Зорге: Ну а радиста Макса Клаузена и его Анну представлять вряд ли стоит. Лично проверял их в Шанхае... Ведь вот как все складывается, Ян Карлович. Хотел поглубже познать Китай, задумал и начал писать книгу. И вот прихоть судьбы - Япония.

Берзин: Не прихоть судьбы, дорогой Рихард. Архисложно и архиважно создать сейчас ячейку нашей разведки именно в Японии. То, что было у тебя в Шанхае - прелюдия, увертюра. Работать надо в Стране Восходящего Солнца. Ты думаешь, мы не перебирали множество кандидатур на место резидента? Еще как перебирали. Учитывали очень многие факторы. И один из решающих - через какой канал в Токио надежнее всего получать информацию о планах Гитлера? Через посольство Германии. А о планах японцев - само собой разумеется. Суть всей операции "Рамзай" - точно и надежно определить, откуда и когда будет исходить главная угроза нашей стране. Все согласились, что лучшей кандидатуры, чем ты, нет. Учитывалось все - и твоя усталость за три года работы в Китае и за два года в Японии, и длительная разлука с женой, и твое тяготение к научной деятельности, которое я бы назвал неутомимой жаждой аналитической натуры. Если бы не ты, у нас просто не было бы в Японии своей разведывательной организации. Мы были бы слепы и глухи, безоружны там, где не имеем права быть таковыми. Если хотим выжить и победить.
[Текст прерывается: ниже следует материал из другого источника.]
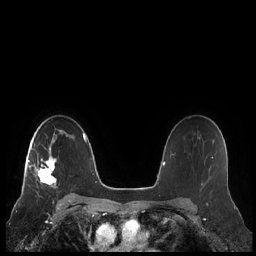
Breast MRI (dynamic contrast-enhanced), one axial slice. Slice 151 of 248 in the series (ordered by position). Dynamic contrast-enhanced series, time point 2 of 7 at this slice position (early post-contrast). 1.5 T. TE 1.9 ms, TR 4.1 ms. 0.8 mm slice thickness. 256 × 256 image matrix, field of view 340 × 340 mm. Female patient.
Annotated regions visible in this slice (semi-automatic segmentation, software-assisted and operator-edited):
- enhancing-tissue mask used for the functional tumour volume (all voxels passing the contrast-enhancement thresholds inside the analysis volume; usually the tumour): bounding box <22,132,66,190> (left, top, right, bottom; pixels)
Зорге (задумчиво): Странное название - "Рамзай".

Берзин: Ничего странного. (Встает, несколько раз проходит от стола к двери и обратно. Наконец, оперевшись ладонями о стол и наклонившись к Зорге, размеренно говорит) "Рамзай" - "Р.З." - Рихард Зорге. И для настоящего, большого, глубинного успеха в работе тебе надо самому перевоплотиться в японца - и внешне, и внутренне.

В кабинете воцаряется долгое молчание. Его прерывает Зорге:

Зорге: Отвернитесь на секунду, Ян Карлович. (Берзин отворачивается. Зорге достает из кармана веер.) - Прошу!

Берзин видит перед собой преобразившегося Рихарда. Движения, жесты, приемы воображаемым самурайским мечом, "уважительное шипение" трансформация поразительна. Все это сопровождается отрывистыми японскими фразами. И словно в московский кабинет ворвался рев и клекот морских волн, и вдоль песчаного берега бегут кряжистые криптомерии и причудливо изогнутые сосны, и один край неба закрыли сотни пагод буддийских и синтоистских храмов, а другой - несравненная, снежно-розовая божественная Фудзияма. И звенят одинокие колокольцы, и плывут щемяще-грустные, нежные мотивы, и все горизонты закрывает волшебный бело-розовый дым цветущей вишни.

Сцена третья

У окна ресторана "Националь", через которое открывается вид на Кремль, столик. За ним Зорге и Катя. Оркестр тихо играет попурри из песен "Когда б имел златые горы", "Мой костер в тумане светит", "Не уходи, ещё не спето столько песен", "Последний вечер с вами я, цыгане", "Не жалею, не зову, не плачу".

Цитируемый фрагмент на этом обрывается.